Поддавшись настойчивым уговорам Рихарда, я, исключительно с целью
улучшения своего стиля, начал от случая к случаю описывать в виде набросков
и по возможности достоверно различные характеры из нашего окружения,
интересные беседы, небольшие происшествия и тому подобное, а также написал
несколько очерков по литературе и истории. И вот однажды утром -- я еще был
в постели -- ко мне вошел Рихард и положил на мое одеяло тридцать пять
франков.
-- Это твое, -- деловито произнес он.
И только когда я, исчерпав все свои догадки, взмолился, он достал из
кармана газету и показал мне напечатанную в ней одну из моих новелл. Затем
он признался, что, переписав несколько моих рукописей, тайком отнес и продал
их для меня знакомому редактору. И первую, которую тот успел напечатать, а
также гонорар за нее я и держал теперь в руках.

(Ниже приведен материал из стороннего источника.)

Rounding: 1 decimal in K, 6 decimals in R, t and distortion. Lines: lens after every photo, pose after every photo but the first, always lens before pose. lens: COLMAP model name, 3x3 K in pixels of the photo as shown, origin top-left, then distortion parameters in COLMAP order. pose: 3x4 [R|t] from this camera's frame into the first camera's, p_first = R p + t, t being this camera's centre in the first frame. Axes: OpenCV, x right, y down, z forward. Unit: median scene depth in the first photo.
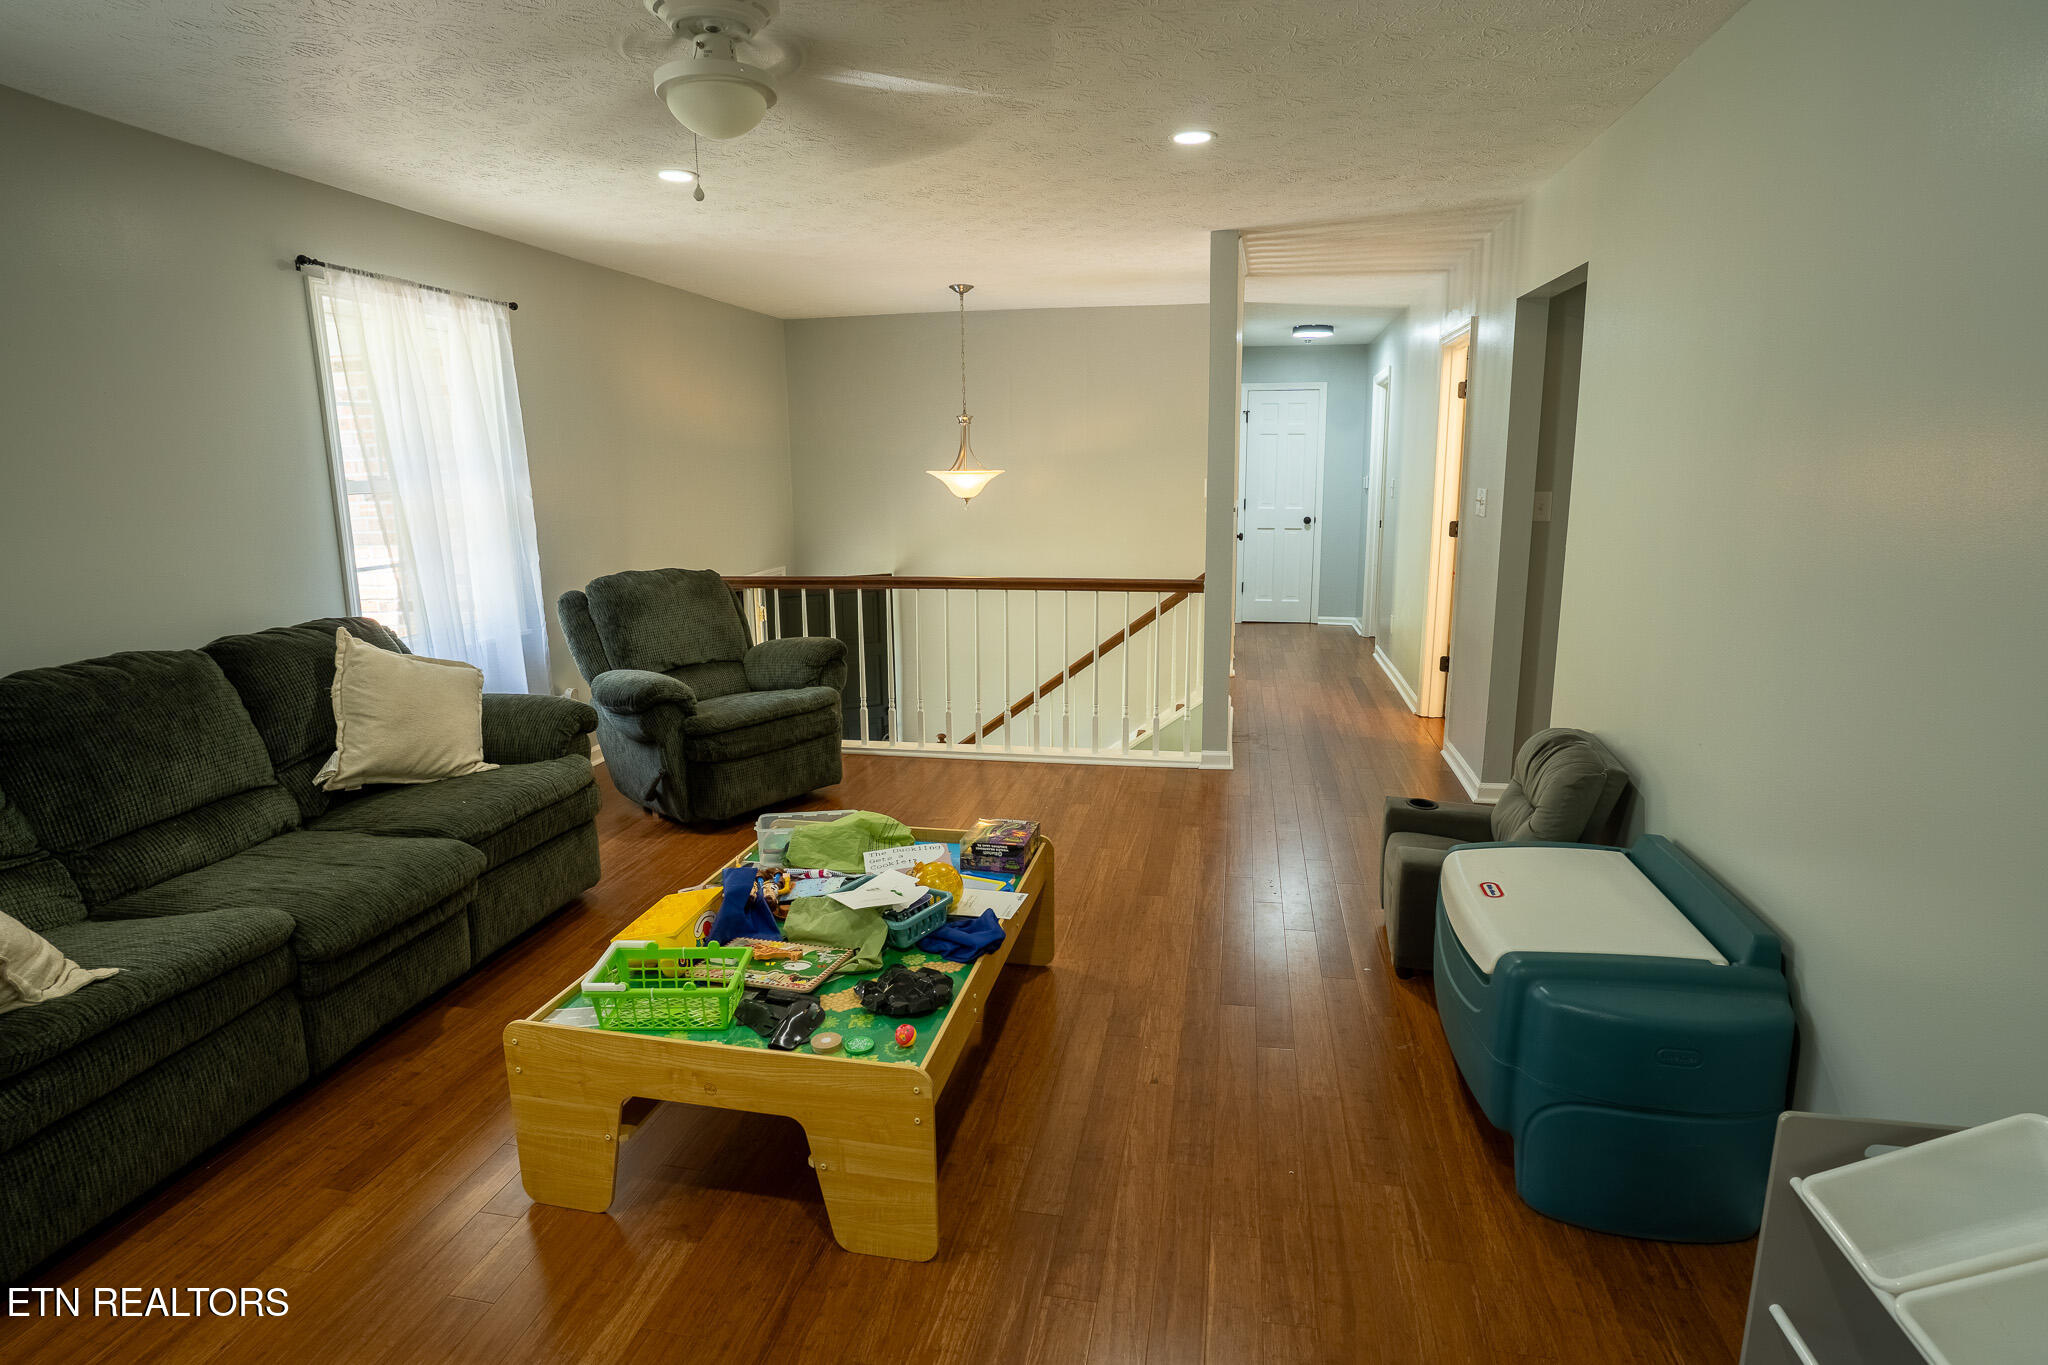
lens RADIAL K [[1108.4, 0, 1024.0], [0, 1108.4, 682.5], [0, 0, 1]] dist [0.000275, 0.000197]
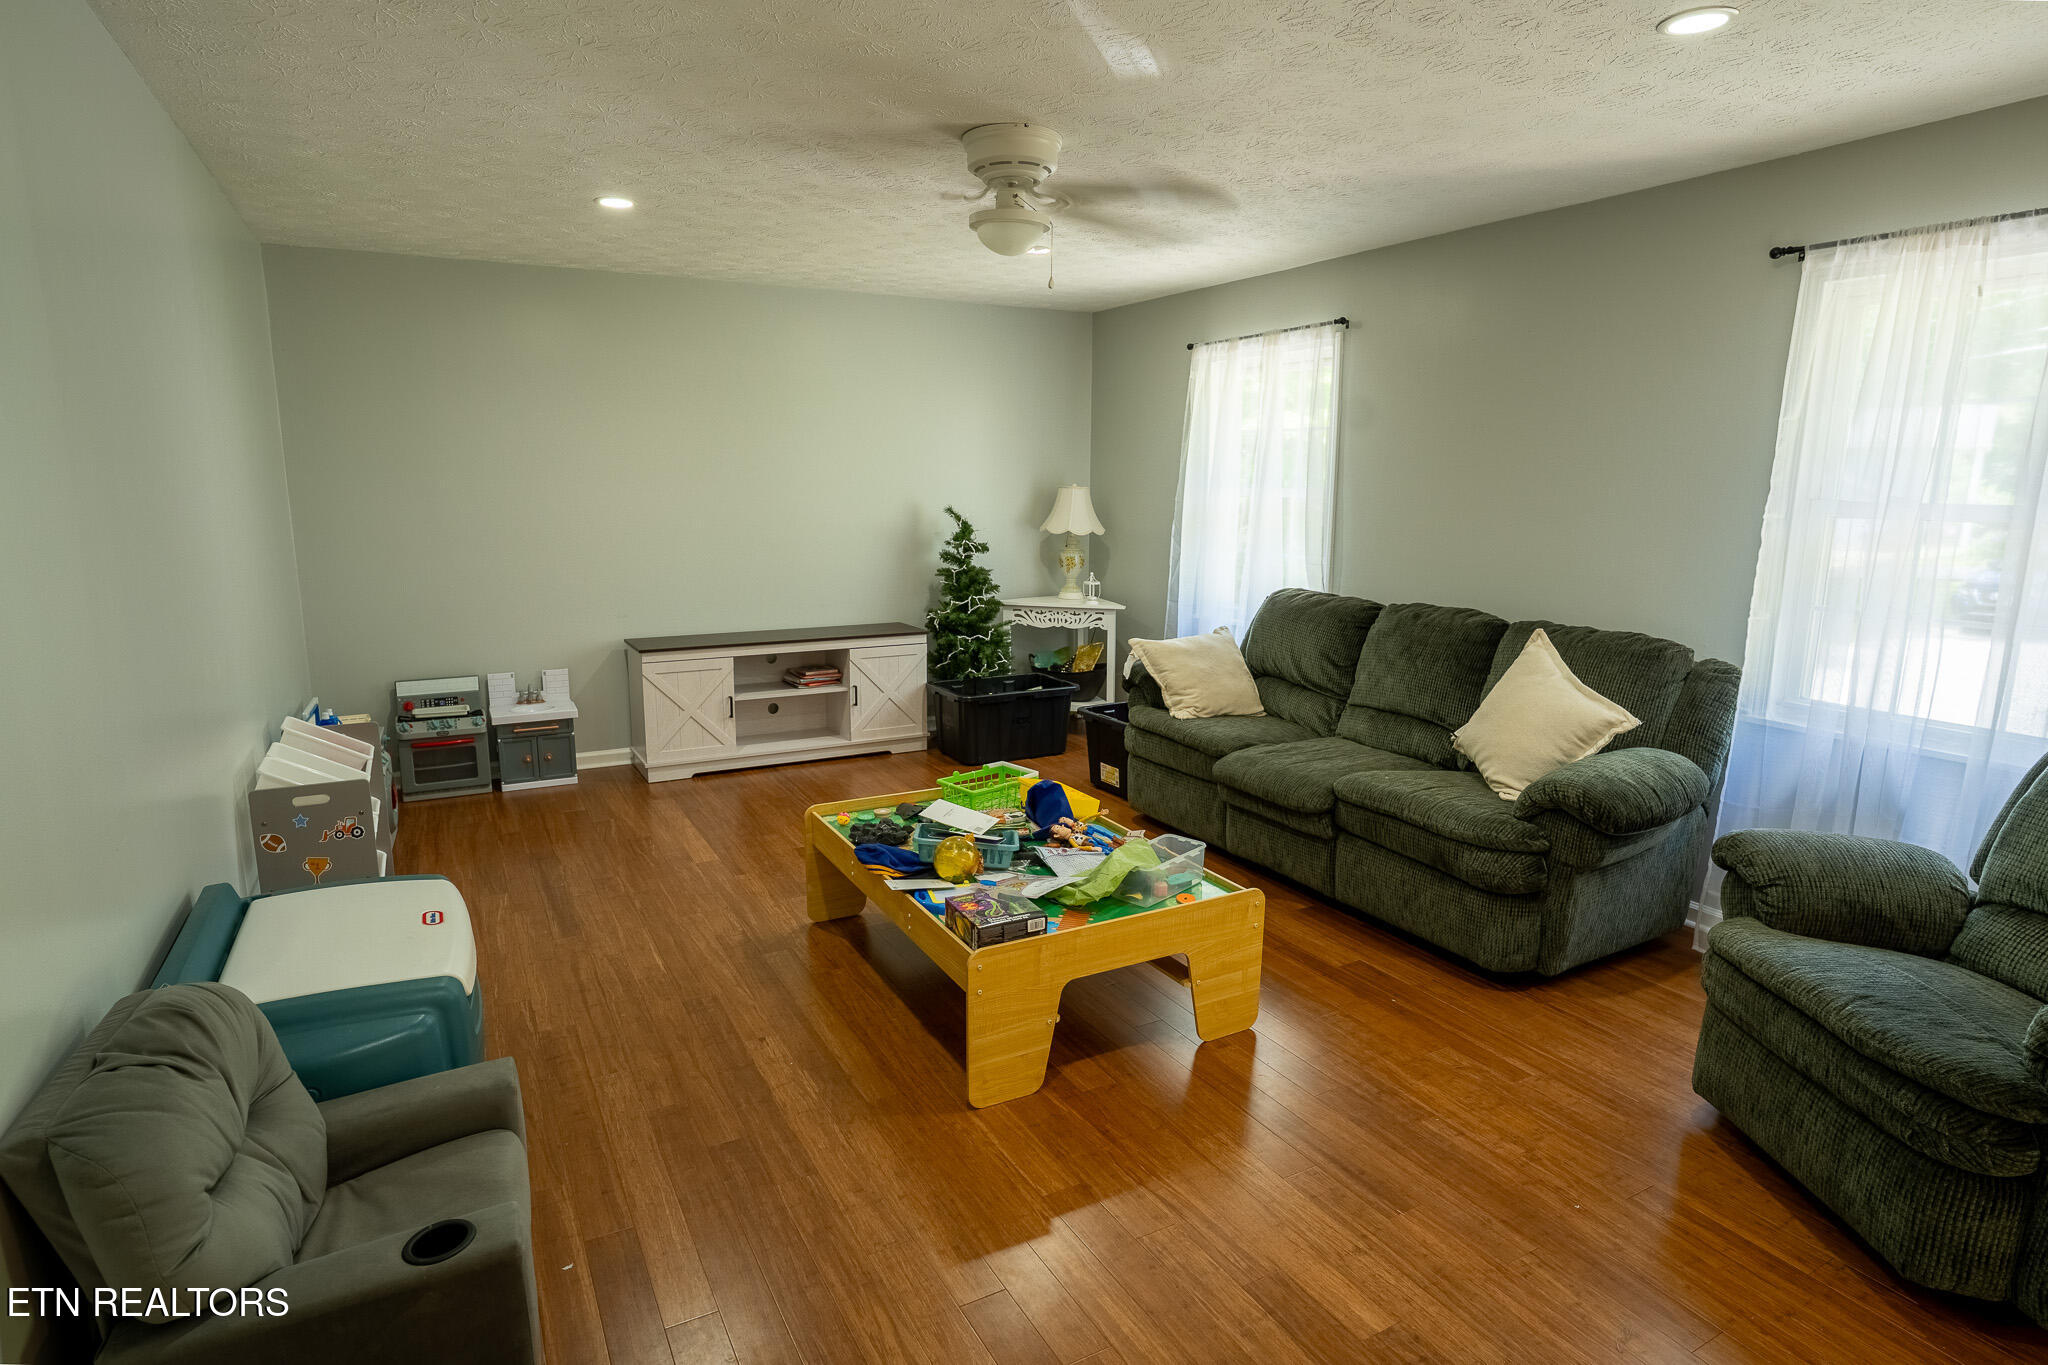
lens RADIAL K [[1108.4, 0, 1024.0], [0, 1108.4, 682.5], [0, 0, 1]] dist [0.000275, 0.000197]
pose [[-0.774388, 0.117420, -0.621720, 0.478896], [-0.122969, 0.935961, 0.329934, -0.315026], [0.620646, 0.331949, -0.710358, 1.563911]]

Никогда еще не испытывал я такого странного чувства. Я, конечно же, был
зол на Рихарда за его дерзкие игры с провидением, однако сладкая, горделивая
радость первой публикации, деньги, полученные нежданно-негаданно, словно в
подарок, и, наконец, мысль о возможной маленькой литературной славе
оказались сильнее и заглушили мою досаду.
В одном из кафе мой друг свел меня с упомянутым редактором. Тот
попросил разрешения оставить у себя показанные ему Рихардом другие мои
работы и предложил мне время от времени присылать ему новые материалы. В
моих вещах якобы чувствуется собственный голос, особенно в исторических,
которых он был бы рад получить побольше и за которые готов хорошо заплатить.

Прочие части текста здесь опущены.